Take a church in which the pastor’s wife begins to act as an assistant pastor or as a session member. What happens? Firstly, there is no biblical or confessional basis for her to act in that capacity, and so, while some may submit to her instructions on account of her being the pastor’s wife, others may legitimately feel upset about her taking upon herself unwarranted authority or her acting as Herodias. The result will be chaotic. The wife complains to her husband about certain members in the church she does not like, the members complain to each other about the pastor’s wife, etc. Then, secondly, there will always be those who will try to enter the pastor’s good books by giving a good impression to his wife!
May the Lord deliver us from such confusions and politicking. Let us strive to be true to our Confession and the Scriptures to do only what can be reasonably shown to be biblical. This way there will be no surprises and no attempts to guess as to whether something be right or wrong.

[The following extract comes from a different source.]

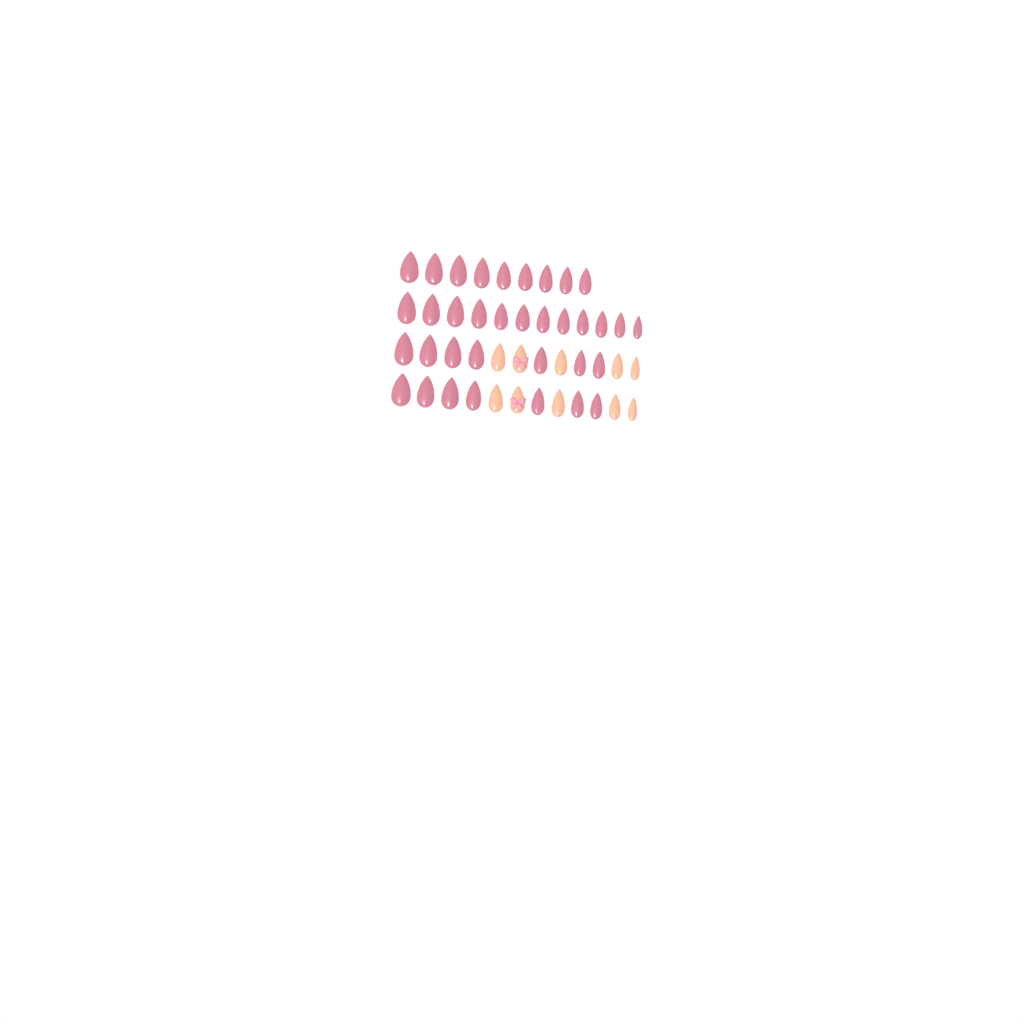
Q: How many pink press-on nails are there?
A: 35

7. The "Informant Phenomenon"
One of the most debilitating forms of church politics, involves attempts to gain the favour of the most important person or persons in the church. The reasoning behind that is one of pride and recognition. This could be part of the problem in the Corinthian church when some members say, "I am of Paul", and others, "I am of Apollos" and others, "I am of Cephas" (1 Cor 1:12). This is a problem which is especially rampant in large churches where the pastor is practically the only one who makes decision or exercises authority in the church. When this happens there will inevitably be members who will style themselves as being the ‘informants’ of the pastor: to keep the pastor abreast with what is going on in the church. This may not be all that bad except that frequently, these ‘informants’ give biased information to the pastors which may cause the pastor to look upon them favourably as they also look upon other faithful members in the church with disfavour or suspicion.

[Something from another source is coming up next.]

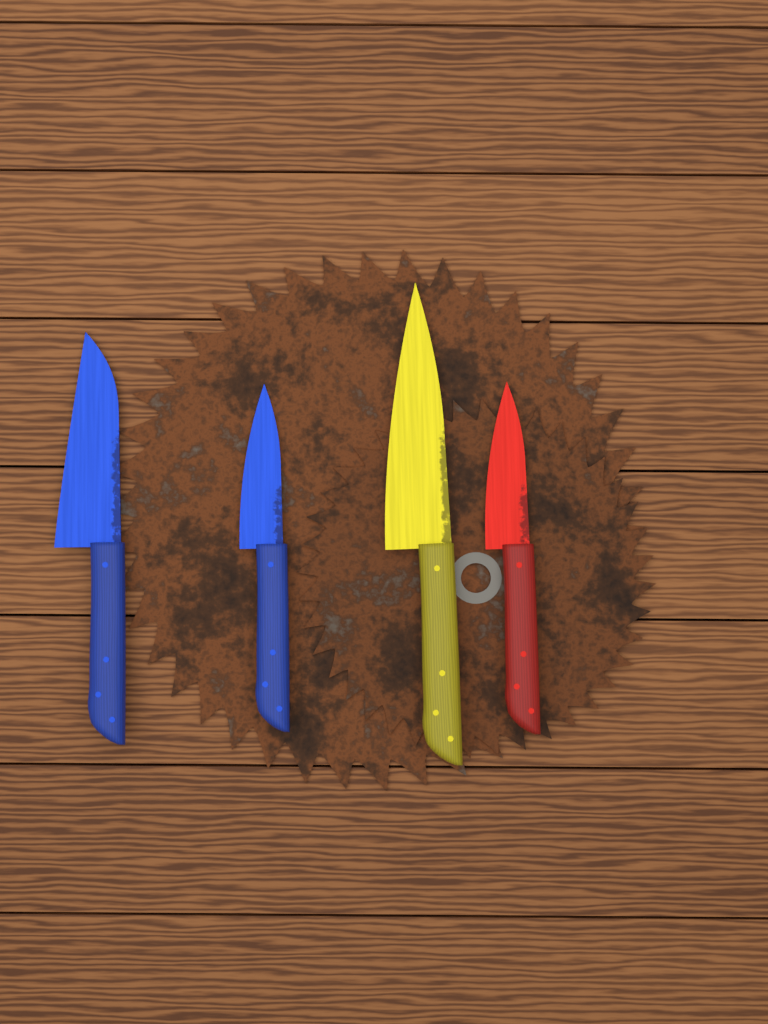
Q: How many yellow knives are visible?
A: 1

How do we overcome or avoid such a unhealthy ecclesiastical situation? Firstly, of course, there must be a conscious effort by the pastor and members to discourage such politicking. However close the pastor may be to some members in the church, he should treat what is said about other members of the flock according to the third point above. Secondly, it may be wise not to allow the church to grow too big. What happens when the church grows too big? It believe that rather than adding assistant pastors, associate pastors etc, it may be better for the church to form separate congregations in which the members may be more intimately ministered unto.
Beloved, church politics, or in Biblical terms, —debates, envyings, wraths, strifes, backbitings, whisperings, divisions, evil surmisings, talebearing, favouritisms (2Cor 12:20; 1Cor 3:3; 1Tm 6:4, etc) provide the foothold for Satan to create trouble in the church, to diminish the testimony of the church and to make "the heart of the righteous sad" (Eph 4:27; Ezk 13:22). May the Lord deliver us from such as we make a conscious effort individually and corporately to eradicate it. Church politics is not inevitable! Until the day we are presented as a pure and spotless bride to Christ, may we seek to maintain such a purity that as a church we may bear glorious witness to the name of our Lord and Saviour Jesus Christ.